▶ _WHAT IS NEEDED_
Write every line of the material out exactly as shown.

(Records from a data source)
○ ○ ○ ○ ○
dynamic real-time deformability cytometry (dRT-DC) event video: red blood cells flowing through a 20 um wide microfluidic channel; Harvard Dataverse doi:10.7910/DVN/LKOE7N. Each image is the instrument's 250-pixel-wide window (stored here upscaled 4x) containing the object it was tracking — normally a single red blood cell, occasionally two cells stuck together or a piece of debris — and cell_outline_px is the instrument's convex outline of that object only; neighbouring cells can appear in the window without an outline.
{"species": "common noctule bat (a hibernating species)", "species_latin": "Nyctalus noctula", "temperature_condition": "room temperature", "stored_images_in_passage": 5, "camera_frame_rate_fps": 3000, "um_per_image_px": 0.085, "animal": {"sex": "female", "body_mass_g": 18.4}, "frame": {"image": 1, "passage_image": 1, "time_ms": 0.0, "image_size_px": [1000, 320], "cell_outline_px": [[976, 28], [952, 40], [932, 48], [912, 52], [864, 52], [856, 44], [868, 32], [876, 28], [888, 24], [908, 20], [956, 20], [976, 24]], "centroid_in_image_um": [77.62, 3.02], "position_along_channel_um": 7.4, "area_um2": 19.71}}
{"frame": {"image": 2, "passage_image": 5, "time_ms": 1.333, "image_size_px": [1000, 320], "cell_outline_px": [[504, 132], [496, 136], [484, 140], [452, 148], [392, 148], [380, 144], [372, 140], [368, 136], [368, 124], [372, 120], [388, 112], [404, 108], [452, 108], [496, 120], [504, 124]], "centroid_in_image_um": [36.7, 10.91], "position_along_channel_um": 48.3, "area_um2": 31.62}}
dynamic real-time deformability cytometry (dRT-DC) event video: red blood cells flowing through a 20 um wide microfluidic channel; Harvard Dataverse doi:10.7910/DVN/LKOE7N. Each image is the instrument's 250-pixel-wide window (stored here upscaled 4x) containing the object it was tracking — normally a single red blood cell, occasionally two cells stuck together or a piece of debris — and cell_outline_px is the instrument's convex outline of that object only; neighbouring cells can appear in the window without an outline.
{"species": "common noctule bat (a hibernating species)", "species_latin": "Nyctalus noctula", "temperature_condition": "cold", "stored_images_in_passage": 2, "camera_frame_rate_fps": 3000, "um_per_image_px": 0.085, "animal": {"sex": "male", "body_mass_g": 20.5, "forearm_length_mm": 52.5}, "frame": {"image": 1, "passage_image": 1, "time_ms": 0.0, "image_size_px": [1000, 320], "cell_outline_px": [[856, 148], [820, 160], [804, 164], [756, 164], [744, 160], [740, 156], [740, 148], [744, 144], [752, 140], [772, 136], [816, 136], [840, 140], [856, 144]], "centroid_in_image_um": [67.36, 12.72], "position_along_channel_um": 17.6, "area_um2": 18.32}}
○ ○ ○ ○ ○
▶ _COMPLETE OUTPUT_
dynamic real-time deformability cytometry (dRT-DC) event video: red blood cells flowing through a 20 um wide microfluidic channel; Harvard Dataverse doi:10.7910/DVN/LKOE7N. Each image is the instrument's 250-pixel-wide window (stored here upscaled 4x) containing the object it was tracking — normally a single red blood cell, occasionally two cells stuck together or a piece of debris — and cell_outline_px is the instrument's convex outline of that object only; neighbouring cells can appear in the window without an outline.
{"species": "common noctule bat (a hibernating species)", "species_latin": "Nyctalus noctula", "temperature_condition": "room temperature", "stored_images_in_passage": 5, "camera_frame_rate_fps": 3000, "um_per_image_px": 0.085, "animal": {"sex": "female", "body_mass_g": 18.4}, "frame": {"image": 1, "passage_image": 1, "time_ms": 0.0, "image_size_px": [1000, 320], "cell_outline_px": [[976, 28], [952, 40], [932, 48], [912, 52], [864, 52], [856, 44], [868, 32], [876, 28], [888, 24], [908, 20], [956, 20], [976, 24]], "centroid_in_image_um": [77.62, 3.02], "position_along_channel_um": 7.4, "area_um2": 19.71}}
{"frame": {"image": 2, "passage_image": 5, "time_ms": 1.333, "image_size_px": [1000, 320], "cell_outline_px": [[504, 132], [496, 136], [484, 140], [452, 148], [392, 148], [380, 144], [372, 140], [368, 136], [368, 124], [372, 120], [388, 112], [404, 108], [452, 108], [496, 120], [504, 124]], "centroid_in_image_um": [36.7, 10.91], "position_along_channel_um": 48.3, "area_um2": 31.62}}
dynamic real-time deformability cytometry (dRT-DC) event video: red blood cells flowing through a 20 um wide microfluidic channel; Harvard Dataverse doi:10.7910/DVN/LKOE7N. Each image is the instrument's 250-pixel-wide window (stored here upscaled 4x) containing the object it was tracking — normally a single red blood cell, occasionally two cells stuck together or a piece of debris — and cell_outline_px is the instrument's convex outline of that object only; neighbouring cells can appear in the window without an outline.
{"species": "common noctule bat (a hibernating species)", "species_latin": "Nyctalus noctula", "temperature_condition": "cold", "stored_images_in_passage": 2, "camera_frame_rate_fps": 3000, "um_per_image_px": 0.085, "animal": {"sex": "male", "body_mass_g": 20.5, "forearm_length_mm": 52.5}, "frame": {"image": 1, "passage_image": 1, "time_ms": 0.0, "image_size_px": [1000, 320], "cell_outline_px": [[856, 148], [820, 160], [804, 164], [756, 164], [744, 160], [740, 156], [740, 148], [744, 144], [752, 140], [772, 136], [816, 136], [840, 140], [856, 144]], "centroid_in_image_um": [67.36, 12.72], "position_along_channel_um": 17.6, "area_um2": 18.32}}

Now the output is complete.